Pellini lifted his hands and spun out a sweet little coil of potency. I had to bite the side of my cheek to keep from smiling. He’d been practicing. A lot. The kid couldn’t see the odd, Kadir-style aversion sigil, but it was clear he felt it as Pellini advanced on him. His face paled, and he stumbled back.

“Y’think you can remember to stay tough when you’re pissing yourself?” Pellini said through clenched teeth.

“Pellini,” I murmured and took hold of his forearm. “Stand down.”

He stabbed a glance my way then exhaled and dispelled the sigil. Immediately the private straightened, gulping as he tried to regain his tough-guy composure.

“Remember that sensation,” I said, voice hard. “That was one variety of an aversion, and Pellini snapped it out in a matter of seconds. Now think about being faced with large numbers of creatures who’ve lived and breathed the arcane for their entire existence—and I’m talking hundreds or thousands of years.” I paused to let that sink in, pleased to see that I had the attention of everyone in the area, even Captain Hornak. “Whether it’s a rift or a gate, we can’t go in blind. Remember the Dirty Thirty? They were brave and ready for anything, just like you.” A week after the incursions began, DIRT Command—against my advice—sent thirty volunteers through the New York rift. A few days later, demons were taken down wearing weapon harnesses made from their uniforms and skin and teeth. “You want your mama to bury a hunk of your skin, private?”

He quickly shook his head. “No, ma’am.”

“Good. Because I don’t want to tell her that’s all we could find.” I turned my back on the private then stalked toward Captain Hornak with Pellini beside me. Hornak frowned at us as if we were the root of all his problems and drew breath to speak, but I beat him to the punch.

“Get me a secure line to General Starr,” I snapped out. I knew he wanted to order us both to come to HQ with him, but I had zero time for bureaucratic games.
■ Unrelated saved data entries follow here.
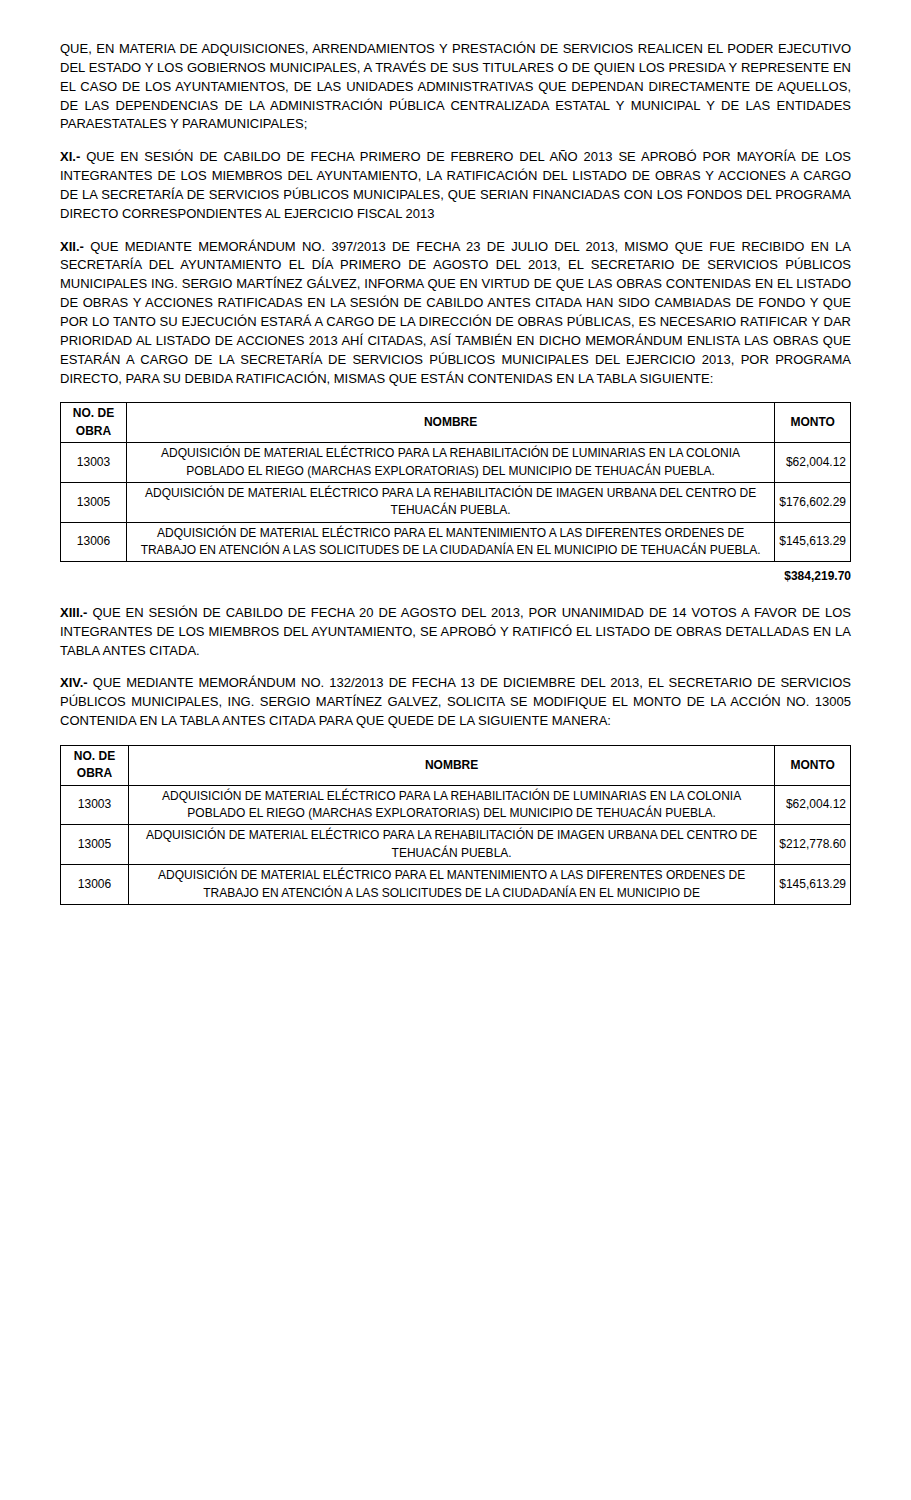QUE, EN MATERIA DE ADQUISICIONES, ARRENDAMIENTOS Y PRESTACIÓN DE SERVICIOS REALICEN EL PODER EJECUTIVO DEL ESTADO Y LOS GOBIERNOS MUNICIPALES, A TRAVÉS DE SUS TITULARES O DE QUIEN LOS PRESIDA Y REPRESENTE EN EL CASO DE LOS AYUNTAMIENTOS, DE LAS UNIDADES ADMINISTRATIVAS QUE DEPENDAN DIRECTAMENTE DE AQUELLOS, DE LAS DEPENDENCIAS DE LA ADMINISTRACIÓN PÚBLICA CENTRALIZADA ESTATAL Y MUNICIPAL Y DE LAS ENTIDADES PARAESTATALES Y PARAMUNICIPALES;
XI.- QUE EN SESIÓN DE CABILDO DE FECHA PRIMERO DE FEBRERO DEL AÑO 2013 SE APROBÓ POR MAYORÍA DE LOS INTEGRANTES DE LOS MIEMBROS DEL AYUNTAMIENTO, LA RATIFICACIÓN DEL LISTADO DE OBRAS Y ACCIONES A CARGO DE LA SECRETARÍA DE SERVICIOS PÚBLICOS MUNICIPALES, QUE SERIAN FINANCIADAS CON LOS FONDOS DEL PROGRAMA DIRECTO CORRESPONDIENTES AL EJERCICIO FISCAL 2013
XII.- QUE MEDIANTE MEMORÁNDUM NO. 397/2013 DE FECHA 23 DE JULIO DEL 2013, MISMO QUE FUE RECIBIDO EN LA SECRETARÍA DEL AYUNTAMIENTO EL DÍA PRIMERO DE AGOSTO DEL 2013, EL SECRETARIO DE SERVICIOS PÚBLICOS MUNICIPALES ING. SERGIO MARTÍNEZ GÁLVEZ, INFORMA QUE EN VIRTUD DE QUE LAS OBRAS CONTENIDAS EN EL LISTADO DE OBRAS Y ACCIONES RATIFICADAS EN LA SESIÓN DE CABILDO ANTES CITADA HAN SIDO CAMBIADAS DE FONDO Y QUE POR LO TANTO SU EJECUCIÓN ESTARÁ A CARGO DE LA DIRECCIÓN DE OBRAS PÚBLICAS, ES NECESARIO RATIFICAR Y DAR PRIORIDAD AL LISTADO DE ACCIONES 2013 AHÍ CITADAS, ASÍ TAMBIÉN EN DICHO MEMORÁNDUM ENLISTA LAS OBRAS QUE ESTARÁN A CARGO DE LA SECRETARÍA DE SERVICIOS PÚBLICOS MUNICIPALES DEL EJERCICIO 2013, POR PROGRAMA DIRECTO, PARA SU DEBIDA RATIFICACIÓN, MISMAS QUE ESTÁN CONTENIDAS EN LA TABLA SIGUIENTE:
| NO. DE OBRA | NOMBRE | MONTO |
| --- | --- | --- |
| 13003 | ADQUISICIÓN DE MATERIAL ELÉCTRICO PARA LA REHABILITACIÓN DE LUMINARIAS EN LA COLONIA POBLADO EL RIEGO (MARCHAS EXPLORATORIAS) DEL MUNICIPIO DE TEHUACÁN PUEBLA. | $62,004.12 |
| 13005 | ADQUISICIÓN DE MATERIAL ELÉCTRICO PARA LA REHABILITACIÓN DE IMAGEN URBANA DEL CENTRO DE TEHUACÁN PUEBLA. | $176,602.29 |
| 13006 | ADQUISICIÓN DE MATERIAL ELÉCTRICO PARA EL MANTENIMIENTO A LAS DIFERENTES ORDENES DE TRABAJO EN ATENCIÓN A LAS SOLICITUDES DE LA CIUDADANÍA EN EL MUNICIPIO DE TEHUACÁN PUEBLA. | $145,613.29 |
$384,219.70
XIII.- QUE EN SESIÓN DE CABILDO DE FECHA 20 DE AGOSTO DEL 2013, POR UNANIMIDAD DE 14 VOTOS A FAVOR DE LOS INTEGRANTES DE LOS MIEMBROS DEL AYUNTAMIENTO, SE APROBÓ Y RATIFICÓ EL LISTADO DE OBRAS DETALLADAS EN LA TABLA ANTES CITADA.
XIV.- QUE MEDIANTE MEMORÁNDUM NO. 132/2013 DE FECHA 13 DE DICIEMBRE DEL 2013, EL SECRETARIO DE SERVICIOS PÚBLICOS MUNICIPALES, ING. SERGIO MARTÍNEZ GALVEZ, SOLICITA SE MODIFIQUE EL MONTO DE LA ACCIÓN NO. 13005 CONTENIDA EN LA TABLA ANTES CITADA PARA QUE QUEDE DE LA SIGUIENTE MANERA:
| NO. DE OBRA | NOMBRE | MONTO |
| --- | --- | --- |
| 13003 | ADQUISICIÓN DE MATERIAL ELÉCTRICO PARA LA REHABILITACIÓN DE LUMINARIAS EN LA COLONIA POBLADO EL RIEGO (MARCHAS EXPLORATORIAS) DEL MUNICIPIO DE TEHUACÁN PUEBLA. | $62,004.12 |
| 13005 | ADQUISICIÓN DE MATERIAL ELÉCTRICO PARA LA REHABILITACIÓN DE IMAGEN URBANA DEL CENTRO DE TEHUACÁN PUEBLA. | $212,778.60 |
| 13006 | ADQUISICIÓN DE MATERIAL ELÉCTRICO PARA EL MANTENIMIENTO A LAS DIFERENTES ORDENES DE TRABAJO EN ATENCIÓN A LAS SOLICITUDES DE LA CIUDADANÍA EN EL MUNICIPIO DE | $145,613.29 |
A muscle in his jaw twitched, but Hornak didn’t have an argument for my request. A few minutes later I was tucked in the back office with Pellini and a video conference connection to a harried General Starr. Behind him, a wall screen showed a world map practically glowing with rift activity.

I gave the general a full report, including several details the statuefied people likely weren’t too clear on, and made sure to point out that Pellini and I were still the only ones who could get near the gate. Hopefully, that would quash any ideas of sending troops through. I also emphasized that Kadir had departed peacefully and of his own accord, but left out my suspicion that he might still be on Earth since there was nothing to be done about it at the moment.

When I finished, the general grimaced and scratched a hand over his stubbled scalp. “Thank god you were there to keep the situation from going batshit crazy.” He hooked his thumb toward the screen behind him. “A crisis at the Spires on top of all the new rifts would’ve screwed us royally. We’re down to raw recruits and shitty equipment already. Don’t have even half enough SkeeterCheaters to do the job.”

I straightened in surprise. “I thought production was on track?”

“A rift in New Mexico took out a train carrying critical components. Whole goddamn train is gone.” General Starr scowled. “I don’t know if the demons knew about the cargo or just got lucky, but either way it set us back months. Those nets might as well be made from Elvis Presley’s hair for what they’re worth now.” He shook his head. “We’ll have to figure out another way to deal with the fuckers. When you get a chance, write up your report on this incident and then one with projections for anticipated SkeeterCheater need and possible alternatives.”